• [Work required]
Please retype the data from its first line through the line that contains "title Teile der", including that line, with every character unchanged.

Start of Information provided

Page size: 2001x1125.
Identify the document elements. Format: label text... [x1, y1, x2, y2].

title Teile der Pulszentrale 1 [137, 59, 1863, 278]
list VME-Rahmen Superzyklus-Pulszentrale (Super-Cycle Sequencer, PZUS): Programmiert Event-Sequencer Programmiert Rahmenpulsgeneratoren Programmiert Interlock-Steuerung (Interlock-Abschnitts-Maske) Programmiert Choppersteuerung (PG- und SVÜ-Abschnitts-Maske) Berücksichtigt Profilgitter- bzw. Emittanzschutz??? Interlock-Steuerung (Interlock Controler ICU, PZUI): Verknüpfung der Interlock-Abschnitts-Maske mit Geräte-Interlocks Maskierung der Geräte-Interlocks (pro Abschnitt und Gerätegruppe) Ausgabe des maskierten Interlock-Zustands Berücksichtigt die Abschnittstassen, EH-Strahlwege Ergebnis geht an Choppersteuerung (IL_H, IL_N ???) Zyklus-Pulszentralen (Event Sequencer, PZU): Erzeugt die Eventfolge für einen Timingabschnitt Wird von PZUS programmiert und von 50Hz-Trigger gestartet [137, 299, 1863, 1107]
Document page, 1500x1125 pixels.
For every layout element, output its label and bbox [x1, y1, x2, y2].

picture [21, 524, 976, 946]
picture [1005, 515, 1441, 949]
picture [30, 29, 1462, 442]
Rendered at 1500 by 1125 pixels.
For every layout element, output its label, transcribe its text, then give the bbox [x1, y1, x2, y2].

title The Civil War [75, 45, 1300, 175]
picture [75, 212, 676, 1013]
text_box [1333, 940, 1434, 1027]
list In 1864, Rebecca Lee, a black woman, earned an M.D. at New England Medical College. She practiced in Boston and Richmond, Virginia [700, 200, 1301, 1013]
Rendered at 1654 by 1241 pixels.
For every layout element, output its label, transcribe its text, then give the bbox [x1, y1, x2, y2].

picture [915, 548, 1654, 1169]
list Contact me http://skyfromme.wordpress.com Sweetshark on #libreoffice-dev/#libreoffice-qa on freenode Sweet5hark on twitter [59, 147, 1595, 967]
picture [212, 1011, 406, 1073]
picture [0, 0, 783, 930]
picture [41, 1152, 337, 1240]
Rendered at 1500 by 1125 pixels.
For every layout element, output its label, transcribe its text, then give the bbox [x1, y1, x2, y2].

End of Information provided

• [Result of this task]
Page size: 2001x1125.
Identify the document elements. Format: label text... [x1, y1, x2, y2].

title Teile der Pulszentrale 1 [137, 59, 1863, 278]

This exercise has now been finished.